## Verilen metin:
Sovyet Generali Frunze’nin Türkistan işgali


HEDEF TÜRKİSTAN
Frunze’nin amacı açık ve nettir: “Türkistan’ı işgal!” Kurmaylarına “Türklerle niye savaşıyoruz ki” der, “Getirelim Tatarları birbirlerini kırsınlar!”

EN İYİ BİLDİĞİ İŞ
General kansız işlerden hoşlanmaz, Buhara’da gök kubbeli medreseleri, firuze minareli mescitleri yıkar.
Adeta Cengiz’e nazire yapar.

HEYKELİ DİKİLECEK ADAM
Frunze komünistler için önemli biri olmalıdır ki cesedini Kızıl Meydan’da, Lenin Mozolesi’nin arkasındaki duvara koyarlar. Doğduğu şehrin (Bişkek’in) adını Frunze olarak değiştirir. Moskova’da bir semte de adını bağışlarlar (Frunzenskaya).

SUNUŞ
Mihail Vasilyeviç Frunze 1885 yılında Bişkek’te dünyaya gelir. Babası kendi hâlinde bir sağlık memurudur. Önce Almaata’da okur, sonra St. Petersburg’a gider Politeknik Enstitüsü’ne devam eder. Burada Marksistlerin tesirinde kalır ve militanlaşır. Mektebi bırakıp Bolşeviklere katıldığında henüz 19 yaşındadır. Partide hızla yükselir. 1906 Stockholm kongresine delege yollanır. Orada Vladimir İliç Lenin ile tanışır. 1907’de, Çar aleyhtarı faaliyetleri yüzünden tutuklanır, 1916’da sürgünden firar eder. 1917 Şubat Devrimi’nde Minsk ve Batı cephesinin idaresini ele alır. Ekim Devrimi’nde bilfiil çalışır.

## Görevin amacı:
Frunze'nin Türkistan işgalini anlatan yukarıdaki metni, son cümlesinin ardından gelecek biçimde sürdürün.

## Verilen kayıtlar:
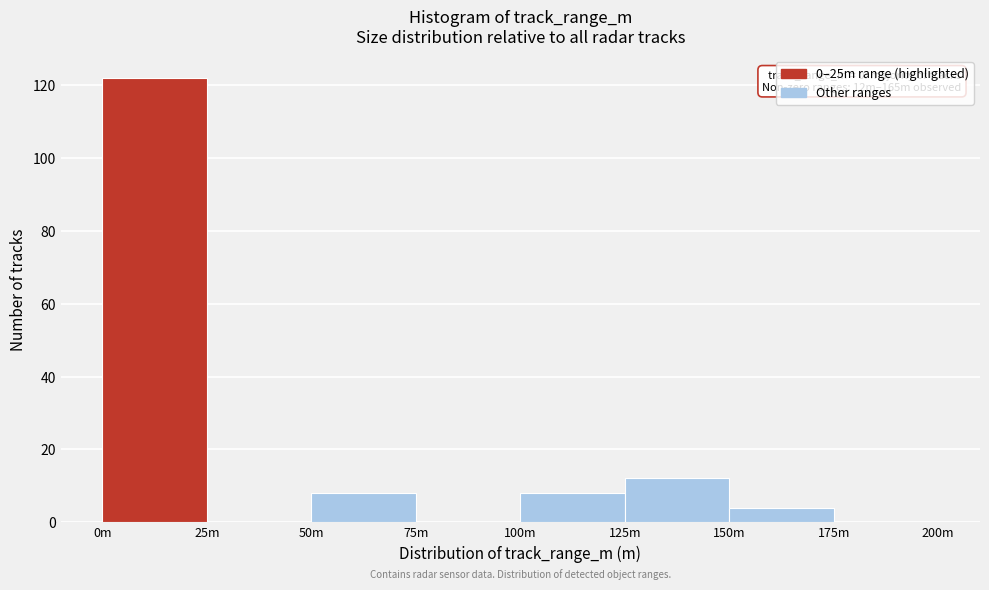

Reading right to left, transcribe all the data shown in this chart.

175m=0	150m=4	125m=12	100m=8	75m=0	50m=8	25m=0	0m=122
==
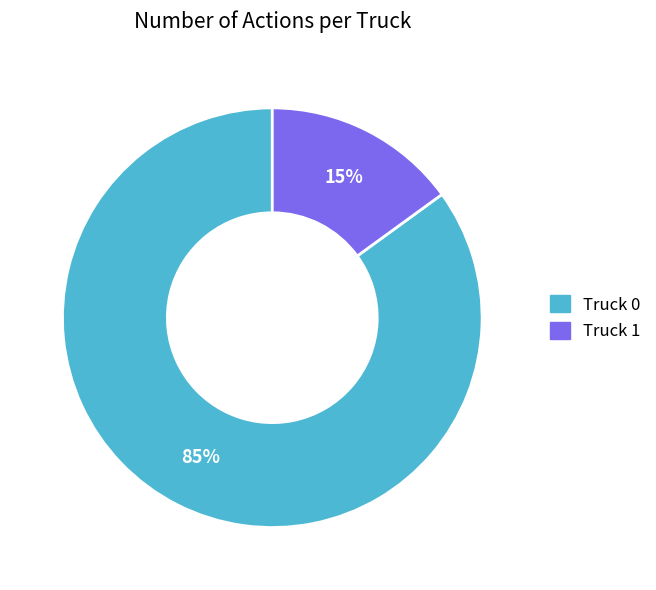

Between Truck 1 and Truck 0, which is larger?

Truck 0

## Yanıt:
1918’de “Sovyet Valilik Komitesi’nin” başına getirilir. 1919 yılında Türkistan cephesine yollanır ki hayatının bizi ilgilendiren kısmı burada başlar…

Frunze Türkistan cephesinde.

Türkistan’da Basmacı denince akla basma satan değil baskın yapan gelir.
Ruslara sorarsanız eşkıyadırlar, Alman yanlısıdırlar, Amerikan ajanıdırlar!
Ama biz vatansever, mücahid diyeceğiz onlara!
O sıralar Ruslar da tek kalıba girmiş değildir daha, Çar yanlıları kök söktürmektedir Kızıllara.
Komünistler de kendi aralarında ikiye ayrılırlar:
1- Menşevikler: Ki devrimin sindirilmesini isteyenlerdir, ihtiyatlıdırlar, ılımlıdırlar.
2- Bolşevikler ise “bizi sevmeyen ölsün” yanlılarıdır, kandan kinden medet umarlar. Türklerle yürütülen savaşta hiçbir kaide tanımaz, kuyuları zehirler, ekinleri yakar, hayvanları kırar ve fütursuzca zehirli gaz kullanırlar.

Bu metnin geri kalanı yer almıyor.